Washington D.C. – U.S. Senator Chuck Schumer spoke today on the Senate floor, announcing that Senate Democrats will force a vote to reverse the national emergency declaration President Trump is using to redirect $7.2 billion in military and counter-drug funds to pay for his border wall, which President Trump repeatedly promised Mexico would pay for. Below are Senator Schumer’s remarks, which can also be viewed here:
Yesterday, the Washington Post reported that the Trump administration is planning to divert $7.2 billion in funding from the Defense Department to fund its border wall with Mexico. Once again, the administration proposes stealing this funding from military families and counterdrug programs, bringing the total amount that the president has stolen—stolen—from our troops and their families to over $13 billion.
The last time the president took away from military construction, serious military projects suffered. Schools in Kentucky, medical facilities in North Carolina, hurricane recovery projects in Florida. Now the president wants to take even more money away from these projects for a border wall he promised Mexico would pay for.

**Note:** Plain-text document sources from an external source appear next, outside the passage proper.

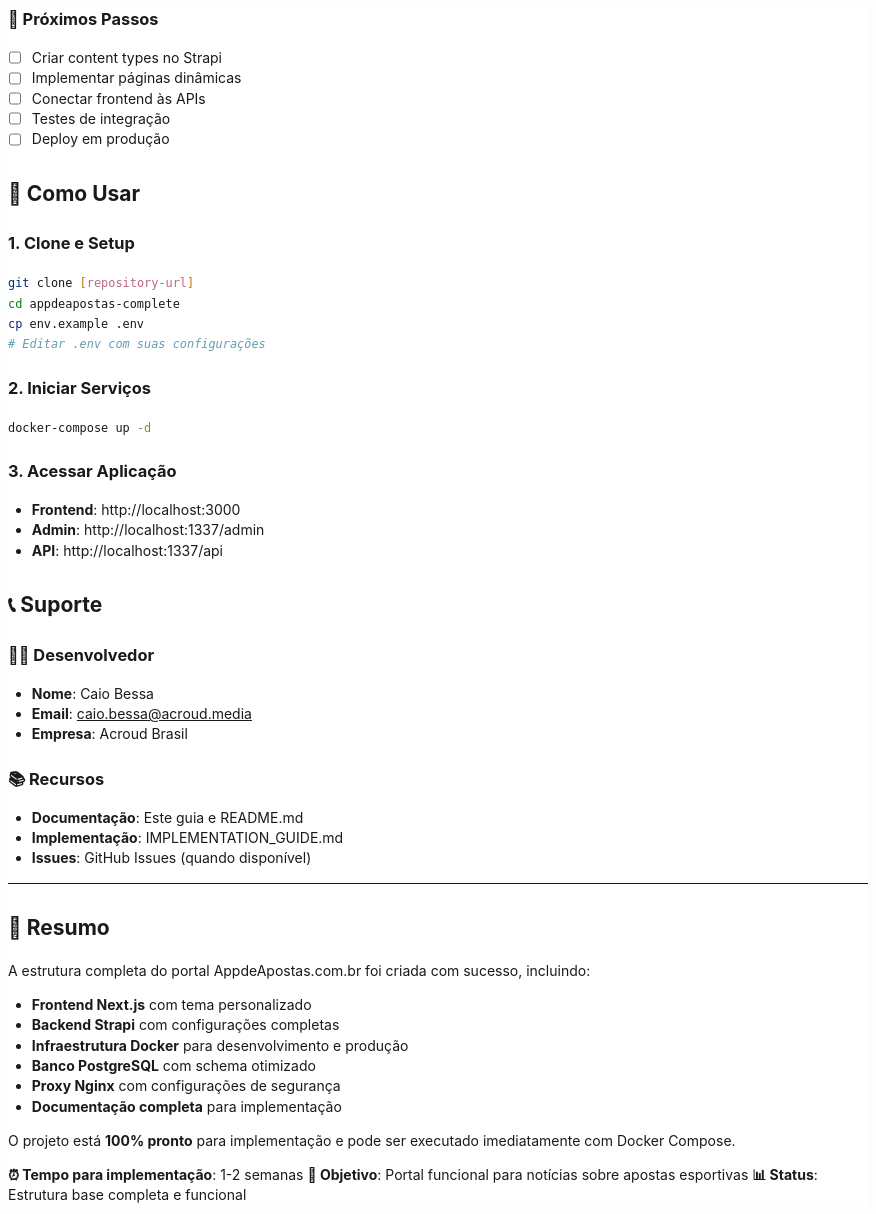 ### 🔄 Próximos Passos

- [ ] Criar content types no Strapi
- [ ] Implementar páginas dinâmicas
- [ ] Conectar frontend às APIs
- [ ] Testes de integração
- [ ] Deploy em produção

## 🚀 Como Usar

### 1. Clone e Setup

```bash
git clone [repository-url]
cd appdeapostas-complete
cp env.example .env
# Editar .env com suas configurações
```

### 2. Iniciar Serviços

```bash
docker-compose up -d
```

### 3. Acessar Aplicação

- **Frontend**: http://localhost:3000
- **Admin**: http://localhost:1337/admin
- **API**: http://localhost:1337/api

## 📞 Suporte

### 👨‍💻 Desenvolvedor

- **Nome**: Caio Bessa
- **Email**: caio.bessa@acroud.media
- **Empresa**: Acroud Brasil

### 📚 Recursos

- **Documentação**: Este guia e README.md
- **Implementação**: IMPLEMENTATION_GUIDE.md
- **Issues**: GitHub Issues (quando disponível)

---

## 🎉 Resumo

A estrutura completa do portal AppdeApostas.com.br foi criada com sucesso, incluindo:

- **Frontend Next.js** com tema personalizado
- **Backend Strapi** com configurações completas
- **Infraestrutura Docker** para desenvolvimento e produção
- **Banco PostgreSQL** com schema otimizado
- **Proxy Nginx** com configurações de segurança
- **Documentação completa** para implementação

O projeto está **100% pronto** para implementação e pode ser executado imediatamente com Docker Compose.

**⏰ Tempo para implementação**: 1-2 semanas
**🎯 Objetivo**: Portal funcional para notícias sobre apostas esportivas
**📊 Status**: Estrutura base completa e funcional
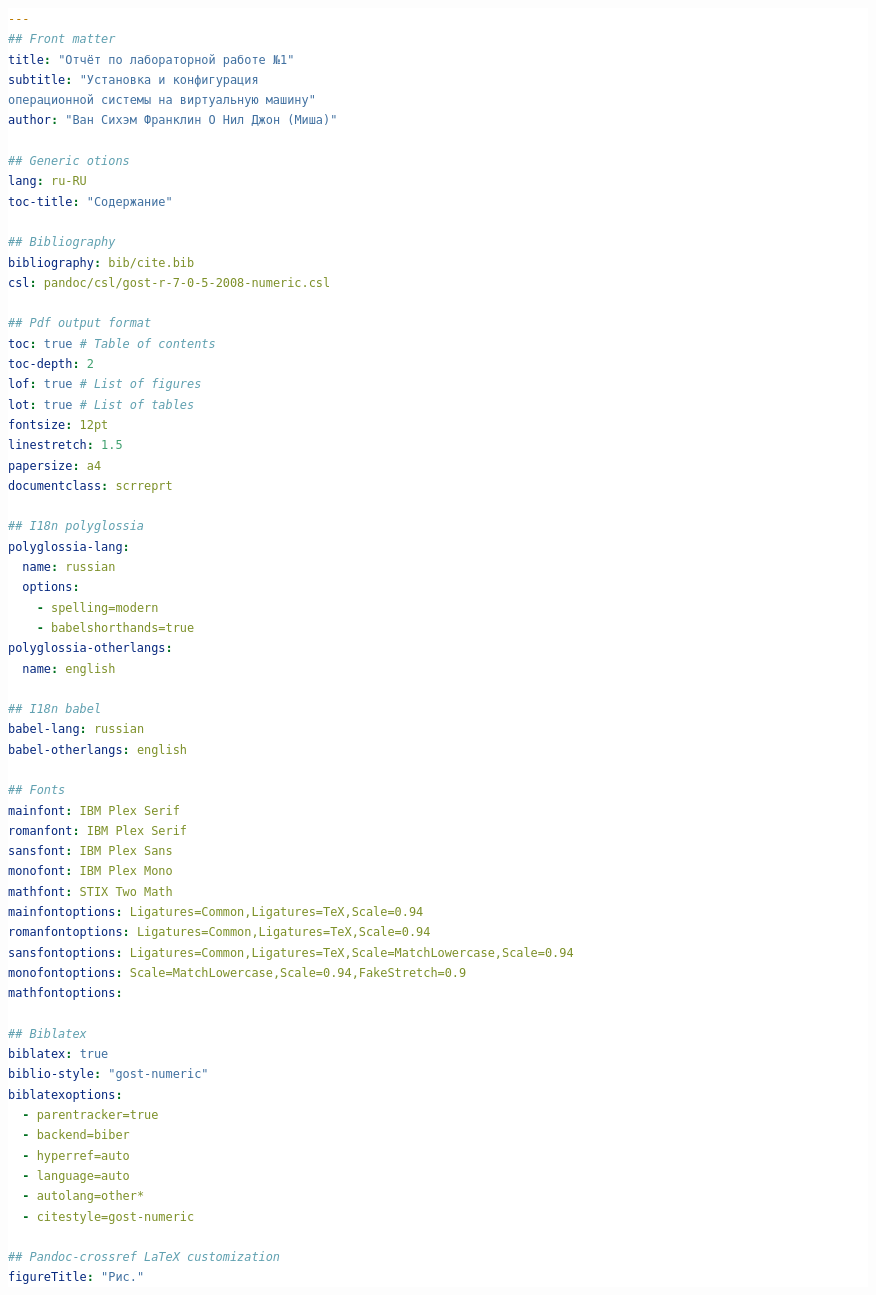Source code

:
 ```yaml
---
## Front matter
title: "Отчёт по лабораторной работе №1"
subtitle: "Установка и конфигурация
операционной системы на виртуальную машину"
author: "Ван Сихэм Франклин О Нил Джон (Миша)"

## Generic otions
lang: ru-RU
toc-title: "Содержание"

## Bibliography
bibliography: bib/cite.bib
csl: pandoc/csl/gost-r-7-0-5-2008-numeric.csl

## Pdf output format
toc: true # Table of contents
toc-depth: 2
lof: true # List of figures
lot: true # List of tables
fontsize: 12pt
linestretch: 1.5
papersize: a4
documentclass: scrreprt

## I18n polyglossia
polyglossia-lang:
  name: russian
  options:
	- spelling=modern
	- babelshorthands=true
polyglossia-otherlangs:
  name: english

## I18n babel
babel-lang: russian
babel-otherlangs: english

## Fonts
mainfont: IBM Plex Serif
romanfont: IBM Plex Serif
sansfont: IBM Plex Sans
monofont: IBM Plex Mono
mathfont: STIX Two Math
mainfontoptions: Ligatures=Common,Ligatures=TeX,Scale=0.94
romanfontoptions: Ligatures=Common,Ligatures=TeX,Scale=0.94
sansfontoptions: Ligatures=Common,Ligatures=TeX,Scale=MatchLowercase,Scale=0.94
monofontoptions: Scale=MatchLowercase,Scale=0.94,FakeStretch=0.9
mathfontoptions:

## Biblatex
biblatex: true
biblio-style: "gost-numeric"
biblatexoptions:
  - parentracker=true
  - backend=biber
  - hyperref=auto
  - language=auto
  - autolang=other*
  - citestyle=gost-numeric

## Pandoc-crossref LaTeX customization
figureTitle: "Рис."
```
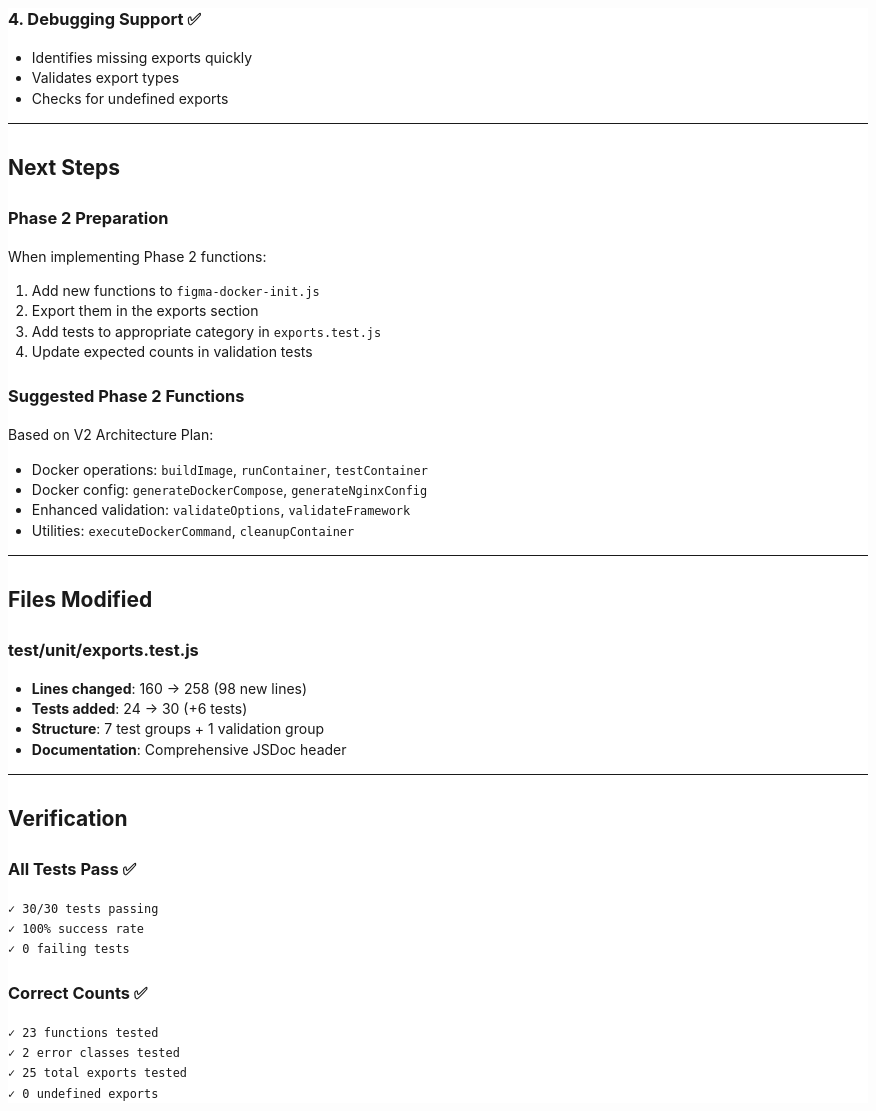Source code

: ### 4. Debugging Support ✅
- Identifies missing exports quickly
- Validates export types
- Checks for undefined exports

---

## Next Steps

### Phase 2 Preparation

When implementing Phase 2 functions:

1. Add new functions to `figma-docker-init.js`
2. Export them in the exports section
3. Add tests to appropriate category in `exports.test.js`
4. Update expected counts in validation tests

### Suggested Phase 2 Functions

Based on V2 Architecture Plan:
- Docker operations: `buildImage`, `runContainer`, `testContainer`
- Docker config: `generateDockerCompose`, `generateNginxConfig`
- Enhanced validation: `validateOptions`, `validateFramework`
- Utilities: `executeDockerCommand`, `cleanupContainer`

---

## Files Modified

### test/unit/exports.test.js
- **Lines changed**: 160 → 258 (98 new lines)
- **Tests added**: 24 → 30 (+6 tests)
- **Structure**: 7 test groups + 1 validation group
- **Documentation**: Comprehensive JSDoc header

---

## Verification

### All Tests Pass ✅
```
✓ 30/30 tests passing
✓ 100% success rate
✓ 0 failing tests
```

### Correct Counts ✅
```
✓ 23 functions tested
✓ 2 error classes tested
✓ 25 total exports tested
✓ 0 undefined exports
```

This is another slap in the face to our armed forces, their families, and all the places throughout America that have military bases that need new construction funding.
Senate Democrats strongly oppose this action. We will continue to oppose the transfer of counterdrug funding for the wall and we will force yet another vote to terminate the president's bogus national emergency declaration and return these much-needed military construction funds back to the military, to the men and women in our armed forces and to their families.
Our Republican friends hopefully will join us in that vote. President Trump is once again subverting the will of Congress, once again thumbing his nose at the Constitution. The Founders gave Congress the power of the purse, not the president, and this chamber has refused repeatedly to fund the president's wall.
But whether it's to federal appropriations, foreign policy, or our oversight authority, President Trump seems to have little regard for constraints placed on the executive. He seems to view the Constitution as merely a nuisance, some inconvenient obstacles in the way of his personal and political interests. It’s time for Democrats and Republicans to say enough.
I’d say one final thing to my conservative friends. The true foundation of conservatism is to minimize the powers of government, particularly the executive because, they believe, it provides more room for the individual. Where are the conservative voices when President Trump—on issue after issue, one of the most egregious being this border wall—takes the power away from Congress, away from the American people and arrogates it to his own personal wishes?